I wish I could say that Headspace was an interesting failure. Not many films merit that kind of simplistic response, but it does happen. But Headspace is really just one of those unfortunate, regular kind of failures. It is a hodgepodge of ideas liberally borrowed from other movies, mixed together by filmmakers who seem to be taking themselves way too seriously, all of which is wasted on a cast of horror veterans who deserve better roles and a better movie.
In a prologue that completely wastes Sean Young, a mother of two young sons goes nuts and monstrous and needs to be dispatched by the boys’ father (the always wonderful Larry Fessenden). We flash forward about ten years, and see what has become of the younger son, Allen (Christopher Denham, the mental patient from Shutter Island who was convinced a nurse wanted to see his penis so she could laugh at it). Allen, separated from his brother, and out of contact with a father who signed away the custody of his children, lives in New York, where he has cursory friendships with people we never quite learn enough about. One of these friends includes a neurotic hippie looking man who plays chess every day in the park. Allen forms an instant connection with this man, even though the guy seems to be halfway insane.
After Allen becomes super smart for seemingly no reason, he suffers a seizure and is taken to a hospital, where tests are performed on him. Once released into the care of a psychologist, people around him begin to die one by one. And frightening visions of monstrous, Lovecraftian things lurking in dark corners begin to torment him.
Headspace is basically a re-manufactured version of Jacob’s Ladder, even borrowing some of director Adrian Lyne’s signature quick shaky-head effects. The big difference between the two is that while Jacob's Ladder was both unique and interesting, Headspace is neither. Our lead character is almost immediately unlikeable, especially evidenced when he realizes that he can memorize entire books just by flipping through them a single time, which leads not to worry on his part, but overwhelming pride. At one point he even lurks outside a friend’s window and watches as he fucks his girlfriend for a solid five minutes. How are we supposed to sympathize with a person like this?
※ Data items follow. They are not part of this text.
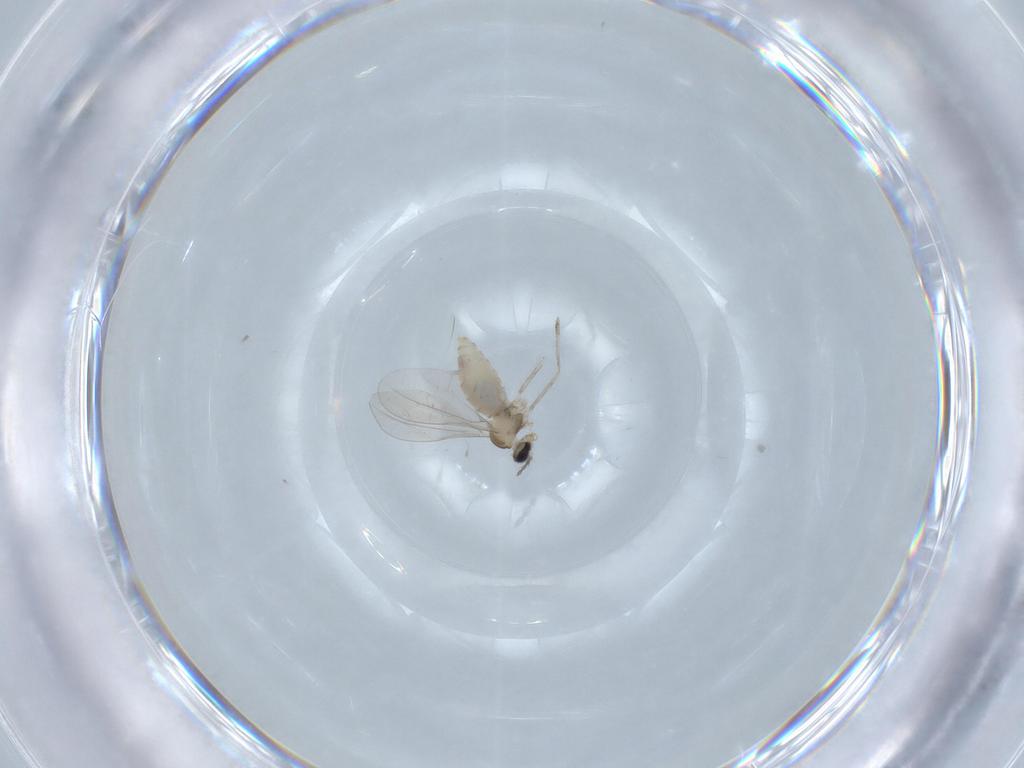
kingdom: Animalia
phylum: Arthropoda
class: Insecta
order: Diptera
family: Cecidomyiidae
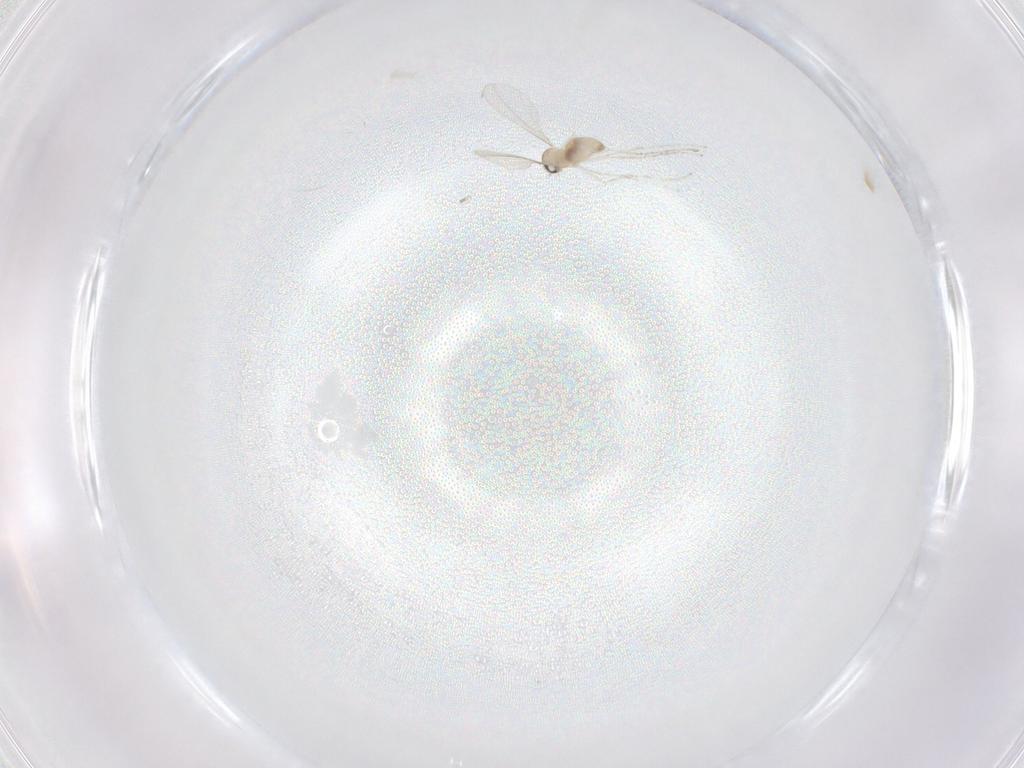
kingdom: Animalia
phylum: Arthropoda
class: Insecta
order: Diptera
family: Cecidomyiidae
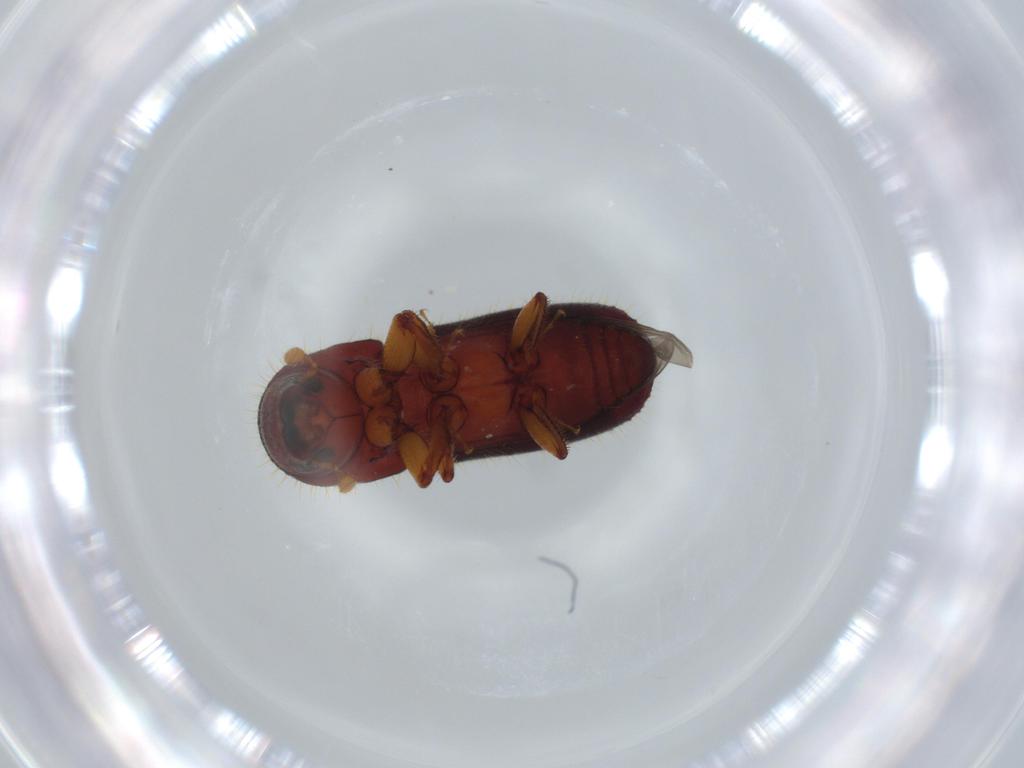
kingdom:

And how are we supposed to take these filmmakers seriously after they’ve shoehorned in a completely useless sex scene?
"Trust me: I've killed werewolves, Critters, and Cujo." |
Headspace is a movie that wants to fuck with your mind, but all it does is test your patience. You’re never really given a reason to care about Alex, his problems, or those folks who his problems are immediately affecting. And once the big reveal comes in the final act that is supposed to blow your mind, you’re only left with the reaction, “Who cares?”
Headspace features some grisly and well-done effects, the best involving a shotgun blow to a head. A limited budget causes some of these effects to be captured in quick cuts or overly edited sequences, but what we do manage to see is pretty effective. It’s also nice to see the likes of the aforementioned Young and Fessenden sharing the screen with Dee Wallace (The Howling), William Atherton (Ghostbusters), Udo Kier (Blade), and Olivia Hussey, who will always be sorority girl Jess, Audra Denbrough, and Mrs. Bates, and who is destined to be beautiful no matter her age.
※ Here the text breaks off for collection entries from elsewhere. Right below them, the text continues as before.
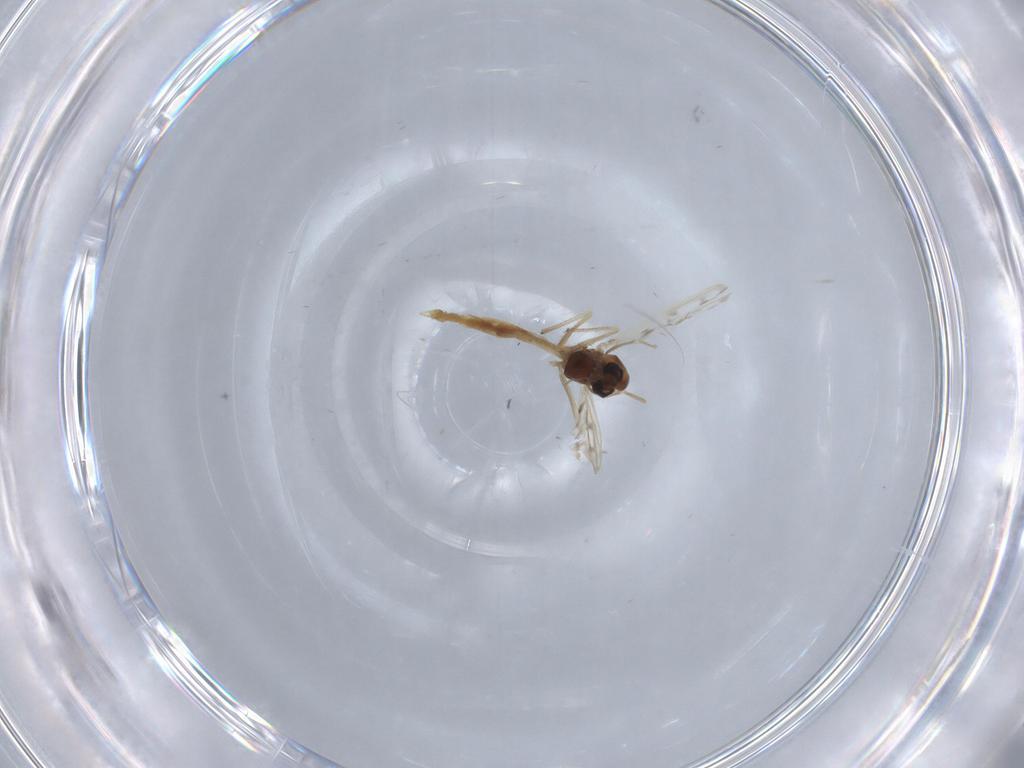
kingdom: Animalia
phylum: Arthropoda
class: Insecta
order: Diptera
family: Chironomidae
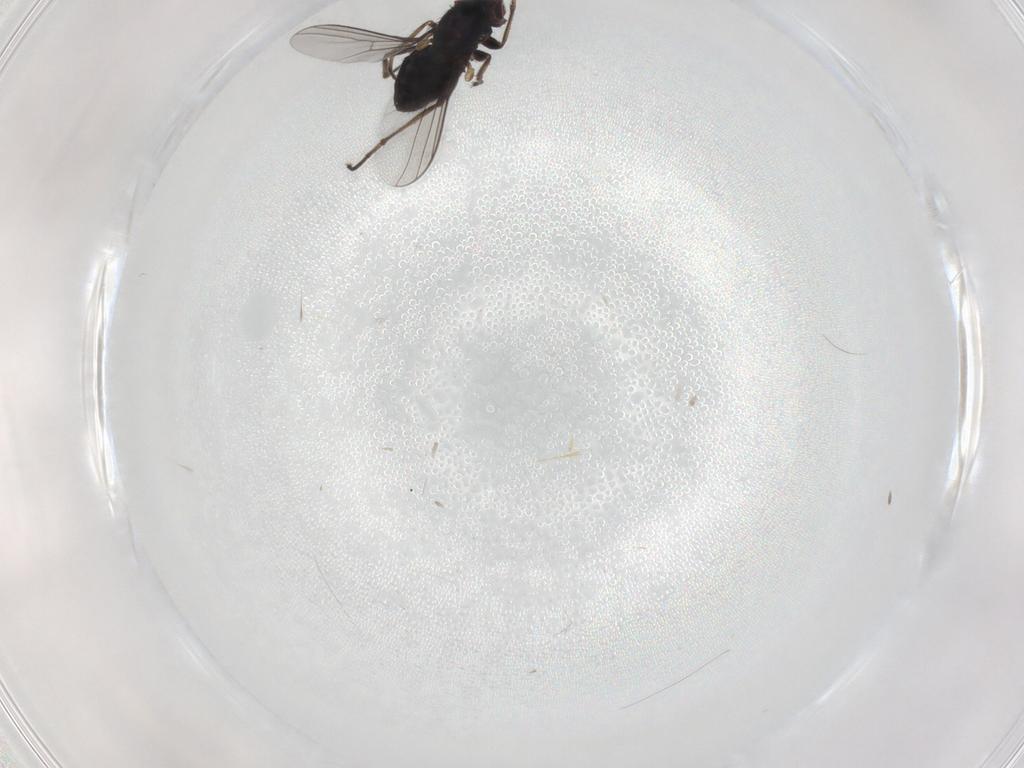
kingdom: Animalia
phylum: Arthropoda
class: Insecta
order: Diptera
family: Dolichopodidae
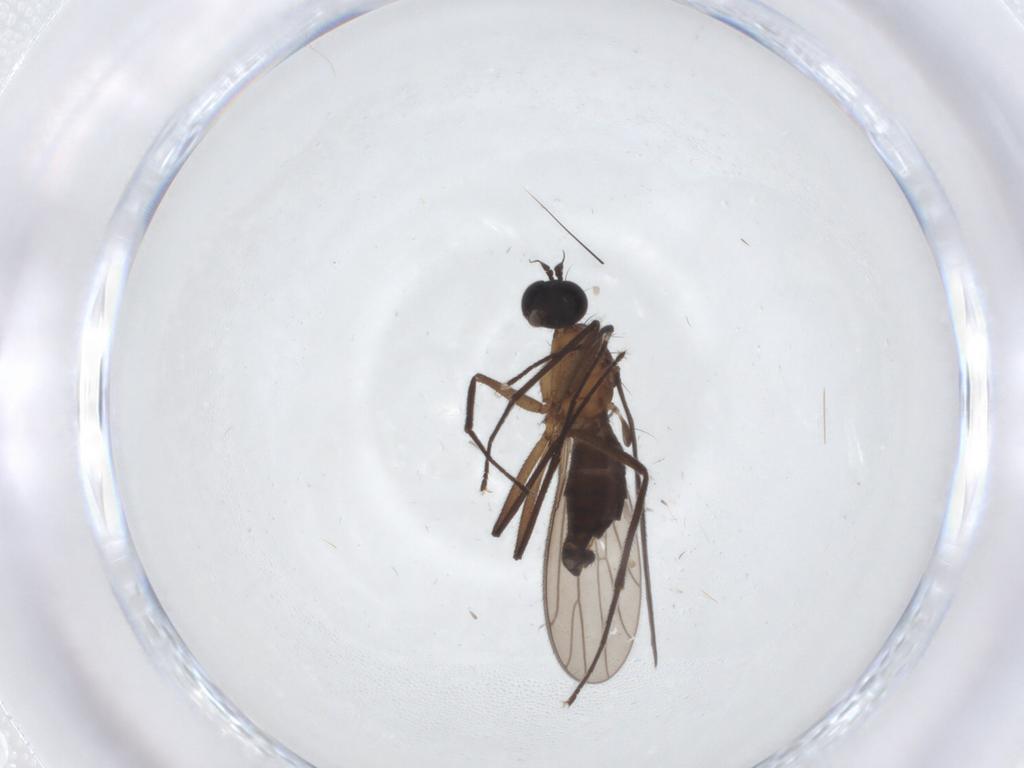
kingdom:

What attracted me to this film in the first place was its recent re-release dubbed the “director’s cut.” Releases like this have become commonplace, but only when big money is involved, and half the time what is termed a director’s cut is just the original movie with an extraneous scene added back to the movie in order to market it as different. You hardly ever see “director’s cuts” of low budget horror films that hardly set the world on fire. Every once in a great while, you manage to come across a director's cut that is somehow inferior to the original theatrical cut (Donnie Darko, for one; and some would argue Richard Stanley's Dust Devil). If this version of Headspace is the director’s cut - and therefore the "better" version - I sympathize with those unfortunate enough to have suffered through the first incarnation.